RALEIGH, N.C. (WNCN) – Raleigh’s Christmas parade is less than three weeks away. 

This year, city officials initially cancelled the event, but reversed course and said it will go on without cars and motorized floats, citing safety concerns. Parades since then, however, including one just this month had cars and motorized floats, leaving some people confused.

Joey Stansbury, the Director of Wake Citizens Coalition, points to the St. Patrick’s Day Parade, the Caribbean Carnival Parade, and Broughton High School’s Homecoming Parade this month as events with cars and motorized floats.

He wants to know why the Christmas parade has a different standard, adding seeing the recent Broughton parade left him perplexed.

“These other parades, would have faced the same safety issues with motorized floats,” Stansbury said. “It’s just a question of where the standards lie, and simply put, why is it acceptable in these other cases and not acceptable for the Raleigh Christmas parade?”

CBS 17 took his question to city leaders.

In a statement a city spokesperson wrote:

“The Raleigh Christmas Parade is a complex, unique event and the scale of this event is different than any other the City of Raleigh permits.”
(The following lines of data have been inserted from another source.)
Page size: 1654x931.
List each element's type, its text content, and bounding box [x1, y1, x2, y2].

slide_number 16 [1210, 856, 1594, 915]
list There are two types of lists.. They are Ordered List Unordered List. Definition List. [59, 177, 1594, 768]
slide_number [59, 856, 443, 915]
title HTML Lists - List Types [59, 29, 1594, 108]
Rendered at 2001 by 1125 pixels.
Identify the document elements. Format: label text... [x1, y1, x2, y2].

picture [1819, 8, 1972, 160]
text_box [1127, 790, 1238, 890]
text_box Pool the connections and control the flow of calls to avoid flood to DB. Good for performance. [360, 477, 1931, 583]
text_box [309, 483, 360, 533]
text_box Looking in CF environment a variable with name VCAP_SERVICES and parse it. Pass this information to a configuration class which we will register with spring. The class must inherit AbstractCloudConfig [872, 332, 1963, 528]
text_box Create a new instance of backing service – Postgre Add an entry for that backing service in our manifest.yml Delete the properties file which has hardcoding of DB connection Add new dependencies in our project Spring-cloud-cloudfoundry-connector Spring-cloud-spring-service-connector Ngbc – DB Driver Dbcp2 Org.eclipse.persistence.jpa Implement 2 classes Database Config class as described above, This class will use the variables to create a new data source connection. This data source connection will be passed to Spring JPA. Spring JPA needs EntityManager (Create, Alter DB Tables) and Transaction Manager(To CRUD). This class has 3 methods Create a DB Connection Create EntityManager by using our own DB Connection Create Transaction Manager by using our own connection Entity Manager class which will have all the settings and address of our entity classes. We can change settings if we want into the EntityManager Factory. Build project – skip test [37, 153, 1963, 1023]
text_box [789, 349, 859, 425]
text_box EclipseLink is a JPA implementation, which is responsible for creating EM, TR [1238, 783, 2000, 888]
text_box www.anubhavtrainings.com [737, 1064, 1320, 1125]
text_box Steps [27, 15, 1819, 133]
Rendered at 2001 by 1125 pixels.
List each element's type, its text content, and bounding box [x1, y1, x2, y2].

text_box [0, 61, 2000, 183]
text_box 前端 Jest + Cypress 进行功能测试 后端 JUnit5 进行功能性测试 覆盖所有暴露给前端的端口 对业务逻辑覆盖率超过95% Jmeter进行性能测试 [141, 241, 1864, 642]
The spokesperson also pointed to differences between the recent homecoming parade and the Christmas parade saying the homecoming parade is a few minutes and the Christmas parade is a few hours; the homecoming route is shorter and not in Downtown high-impact areas and has four floats as opposed to the Christmas parade’s 59 floats and 128 total entries.

Parade organizers said the number of floats vary each year and typically there are 40-45 floats.

“We are continuing to process the permit request for the Greater Raleigh Merchants Association and are looking forward to a fun and safe event everyone can enjoy,” the spokesperson said.

Jennifer Martin is the Executive Director of Shop Local Raleigh and the Greater Raleigh Merchants Association, which organizes the parade. She said she’s disheartened to see other parades with floats.

“It’s discouraging,” Martin said. “I think we worked really, really hard this last year to try and come back this year with a parade that would truly honor, that would show that change has been active, and change has been done.”

She said it’s been a little bit challenging to help groups rework their parade entry, but she’s committed to putting on the parade.

“We believe that, you know, our community still needs this event and we believe we have to honor this year,” Martin said. “And so we’re going to continue forward with it without those additional pieces that normally you would have in a parade.”

CBS 17 asked Mayor Mary-Ann Baldwin about the differences in the parade. She also pointed to the number of floats in the Christmas parade. CBS 17 also asked her Monday if there’s a chance of the rules changing before the parade and she said they’ve made their decision and the city’s not reversing it, based on the advice of the City Attorney.